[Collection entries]
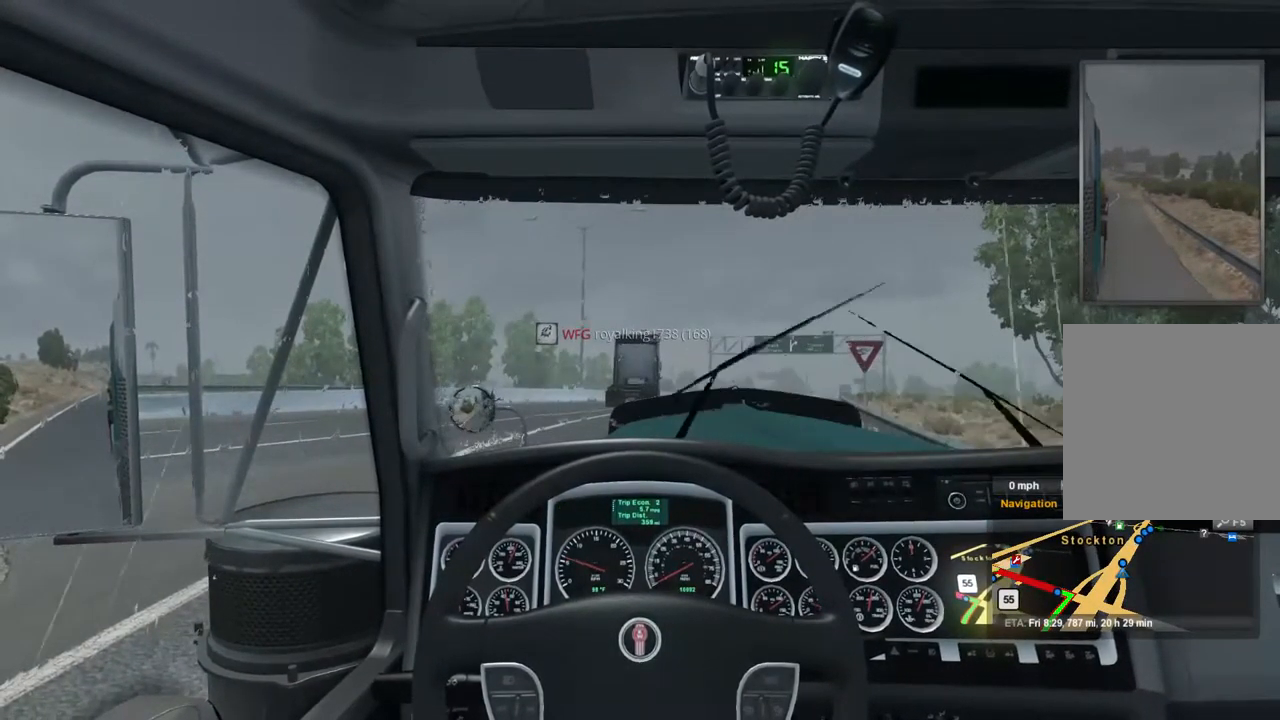
{"buttons": ["R2"], "left_stick": "center", "right_stick": "center", "events": []}
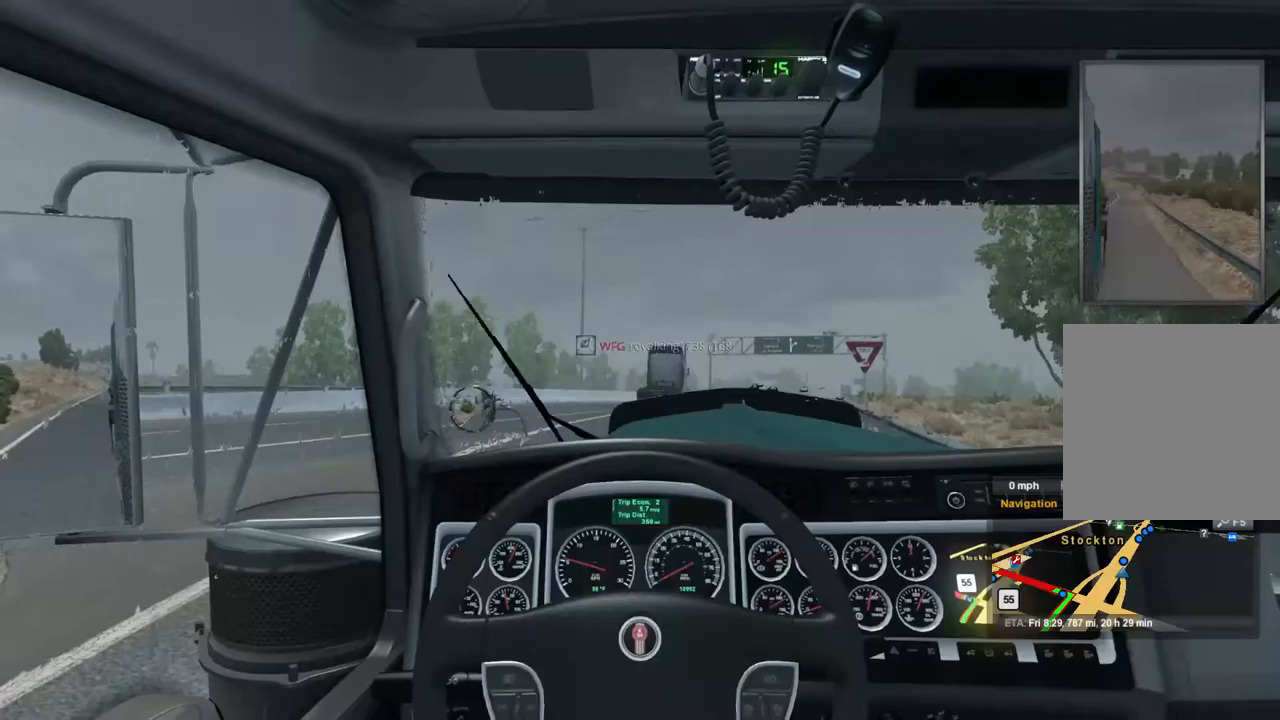
{"buttons": ["R2"], "left_stick": "left", "right_stick": "center", "events": [[133, "left_stick", "left"]]}
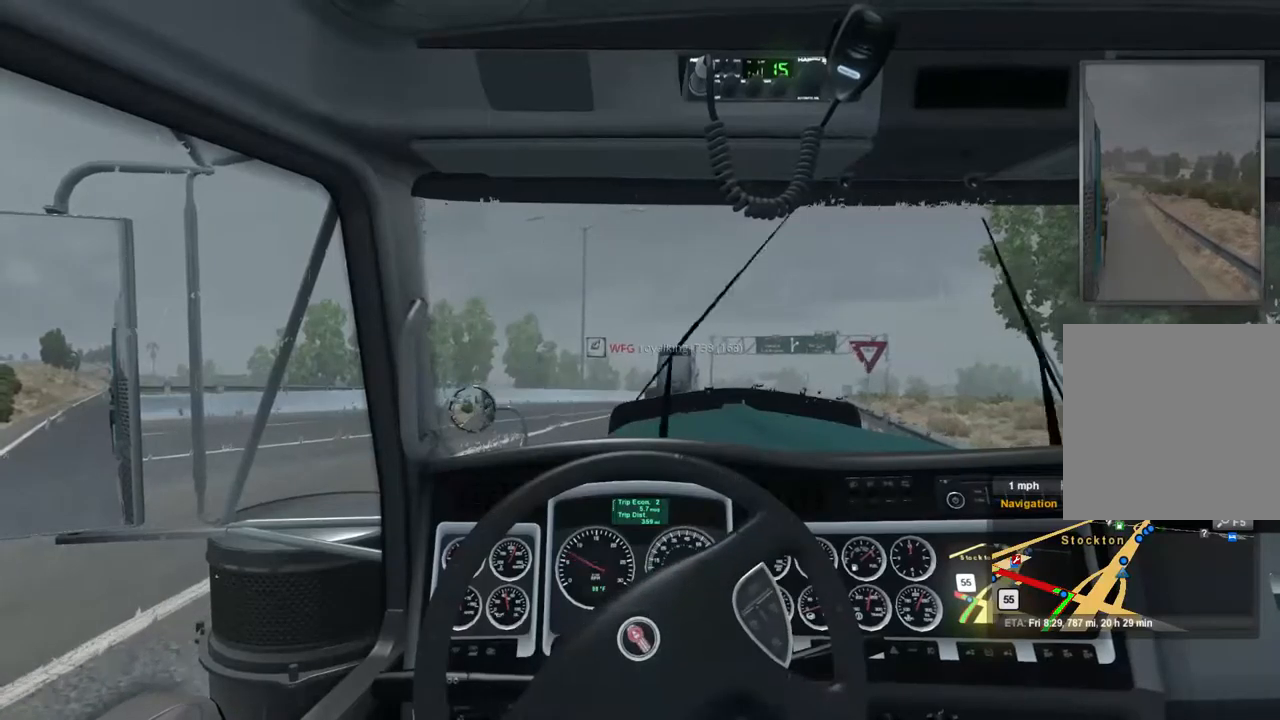
{"buttons": ["R2"], "left_stick": "center", "right_stick": "center", "events": [[400, "left_stick", "center"]]}
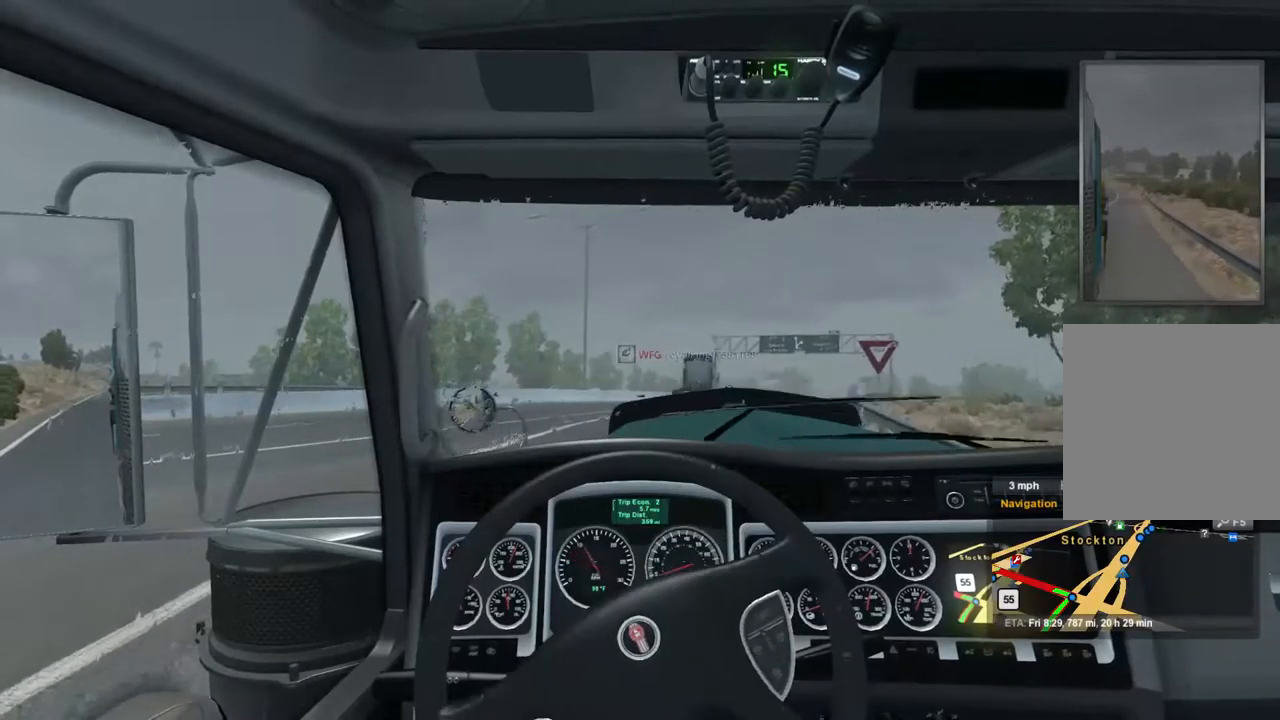
{"buttons": ["R2"], "left_stick": "center", "right_stick": "center", "events": []}
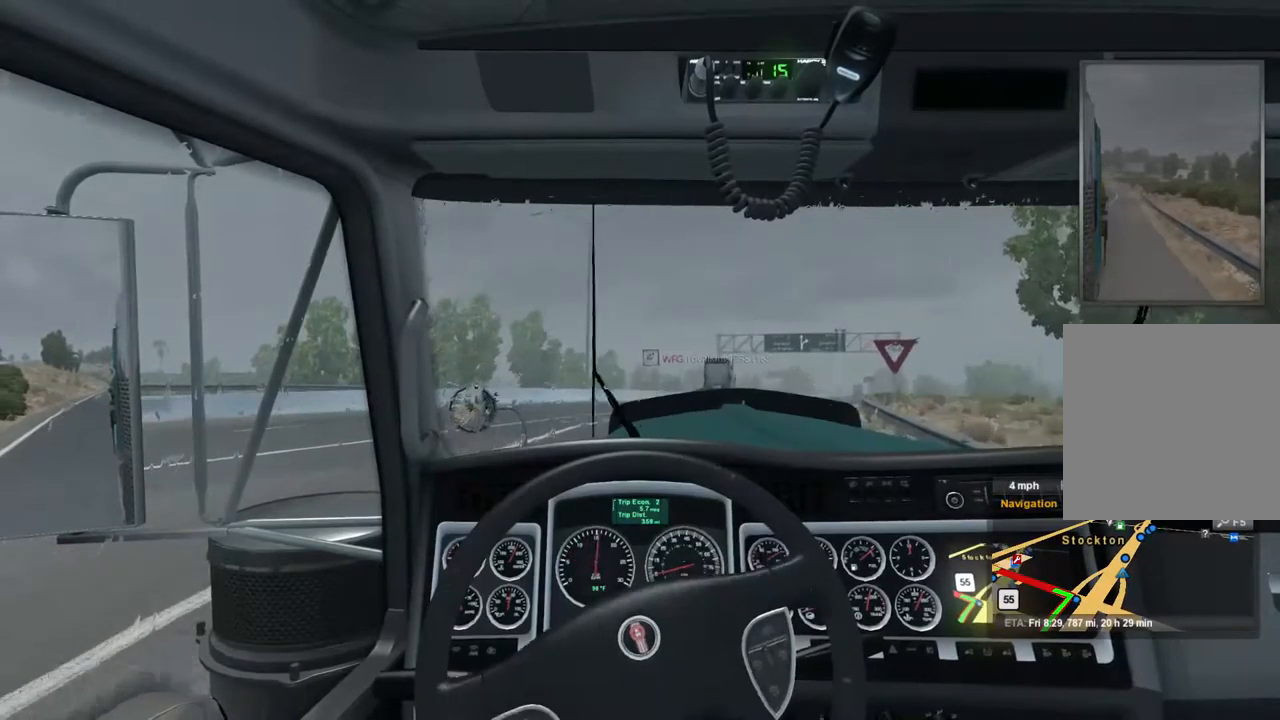
{"buttons": ["R2"], "left_stick": "center", "right_stick": "center", "events": []}
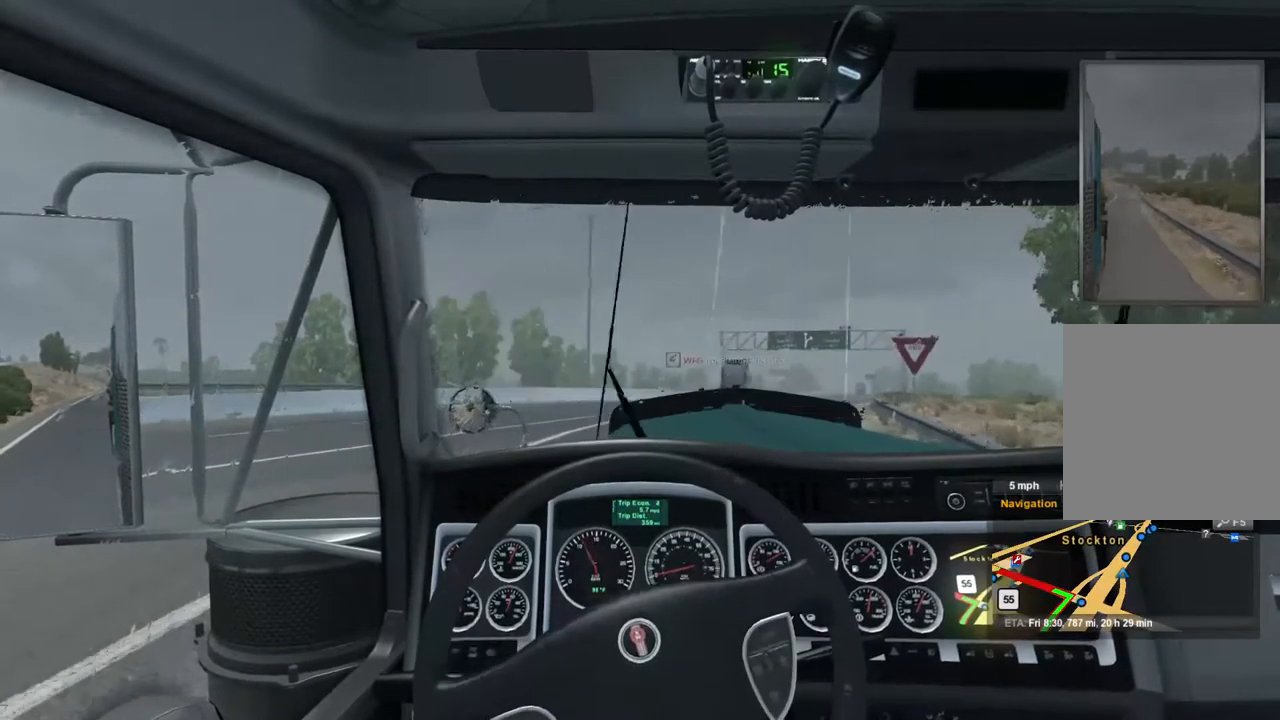
{"buttons": ["R2"], "left_stick": "center", "right_stick": "center", "events": []}
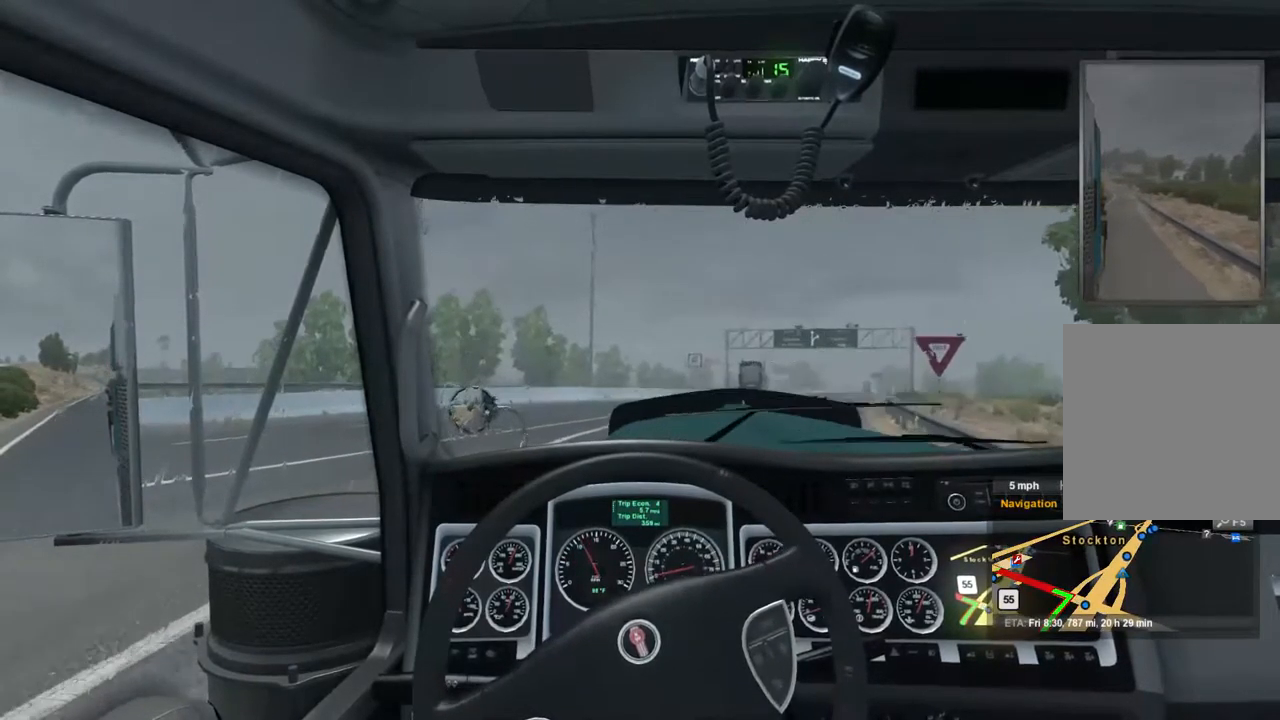
{"buttons": ["R2"], "left_stick": "center", "right_stick": "center", "events": []}
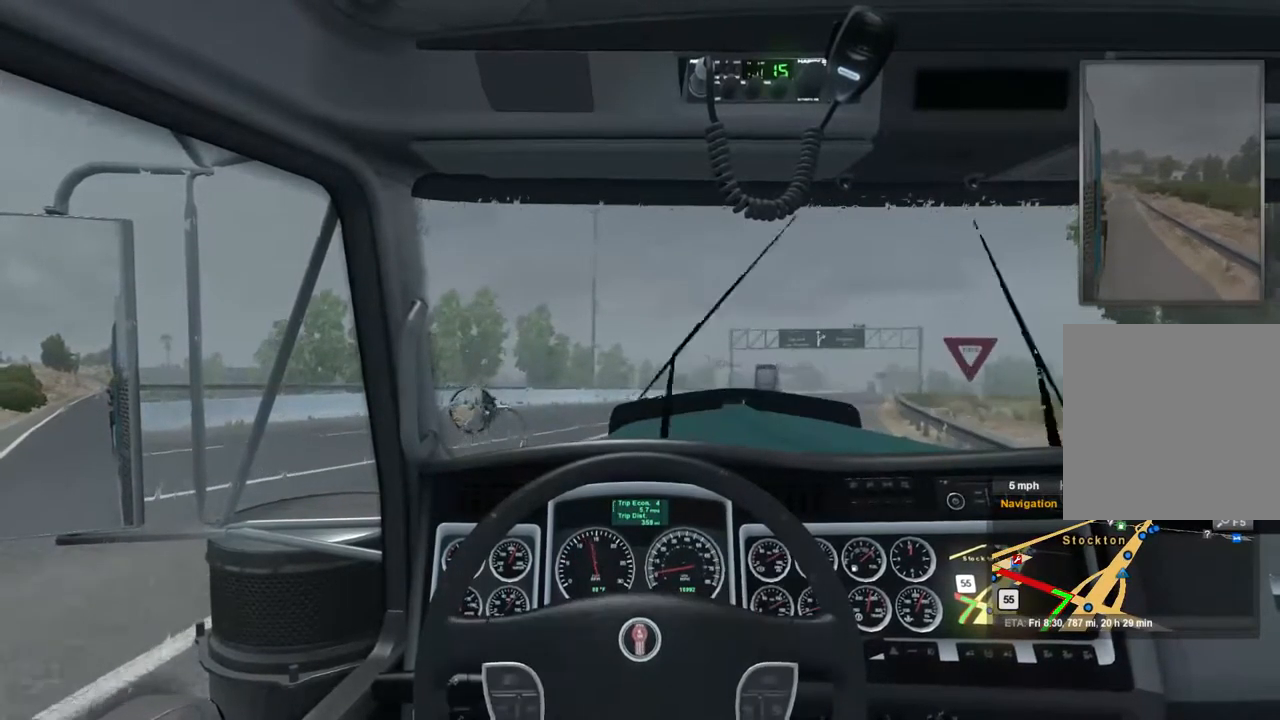
{"buttons": ["R2"], "left_stick": "center", "right_stick": "center"}
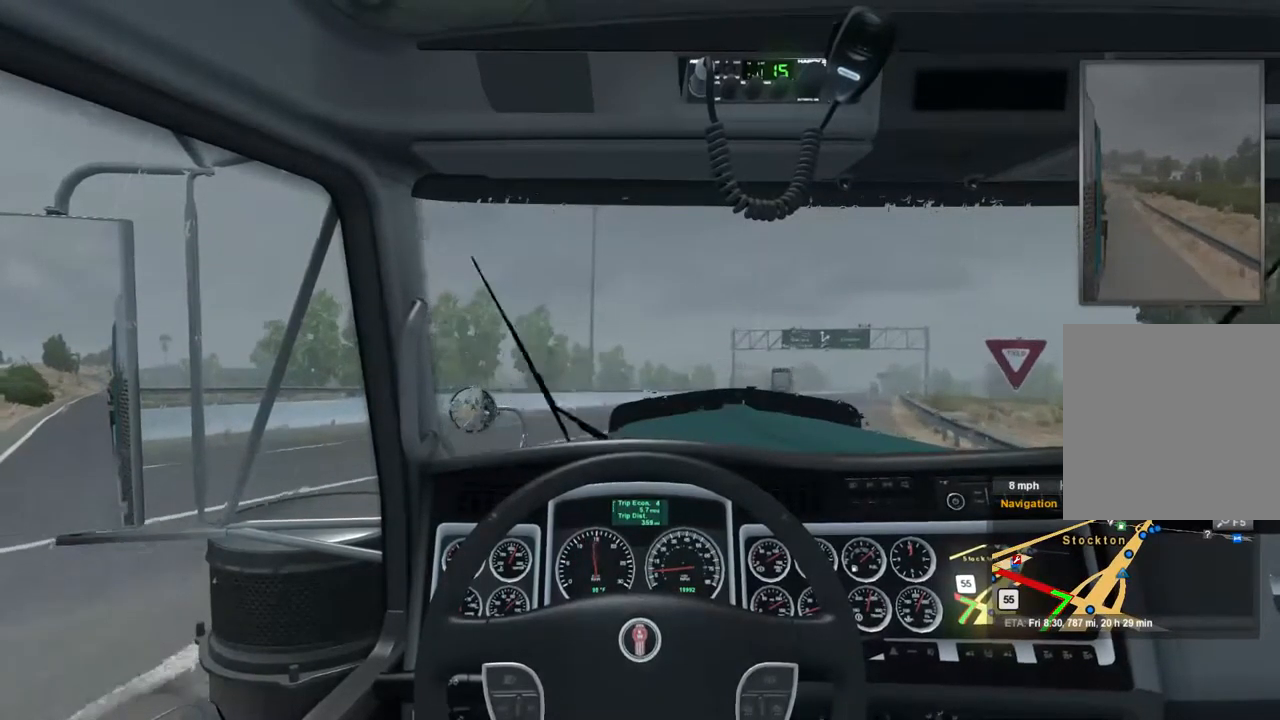
{"buttons": ["R2"], "left_stick": "center", "right_stick": "center", "events": []}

* _YOUR TASK_: Exactly as they stand, set down all of the entries above, minus every picture.

* _FINISHED TASK_:
{"buttons": ["R2"], "left_stick": "center", "right_stick": "center", "events": []}
{"buttons": ["R2"], "left_stick": "left", "right_stick": "center", "events": [[133, "left_stick", "left"]]}
{"buttons": ["R2"], "left_stick": "center", "right_stick": "center", "events": [[400, "left_stick", "center"]]}
{"buttons": ["R2"], "left_stick": "center", "right_stick": "center", "events": []}
{"buttons": ["R2"], "left_stick": "center", "right_stick": "center", "events": []}
{"buttons": ["R2"], "left_stick": "center", "right_stick": "center", "events": []}
{"buttons": ["R2"], "left_stick": "center", "right_stick": "center", "events": []}
{"buttons": ["R2"], "left_stick": "center", "right_stick": "center"}
{"buttons": ["R2"], "left_stick": "center", "right_stick": "center", "events": []}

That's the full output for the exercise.